**What the task asks**
What is needed is an exact reproduction of the lines in the records below, starting at the line with "Administration" and ending at the line with "Emlak Dünyası", both included, and nothing else; pictures stay out.

**Entries supplied**

########################################

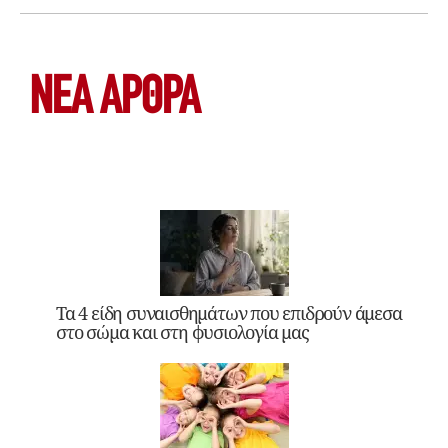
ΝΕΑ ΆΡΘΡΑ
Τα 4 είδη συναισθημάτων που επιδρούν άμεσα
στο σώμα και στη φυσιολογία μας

########################################

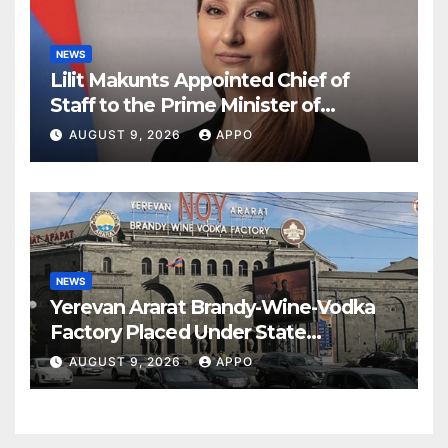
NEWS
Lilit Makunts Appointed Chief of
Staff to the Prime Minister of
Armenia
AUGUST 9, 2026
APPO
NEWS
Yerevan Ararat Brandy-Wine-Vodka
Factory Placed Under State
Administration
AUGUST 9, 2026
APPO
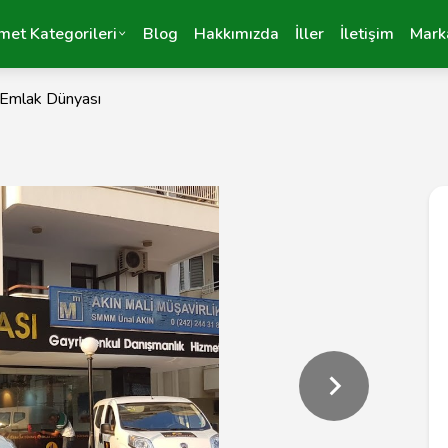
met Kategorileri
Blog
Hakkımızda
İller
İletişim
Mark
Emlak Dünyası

########################################

**Reply**
Administration
AUGUST 9, 2026
APPO
met Kategorileri
Blog
Hakkımızda
İller
İletişim
Mark
Emlak Dünyası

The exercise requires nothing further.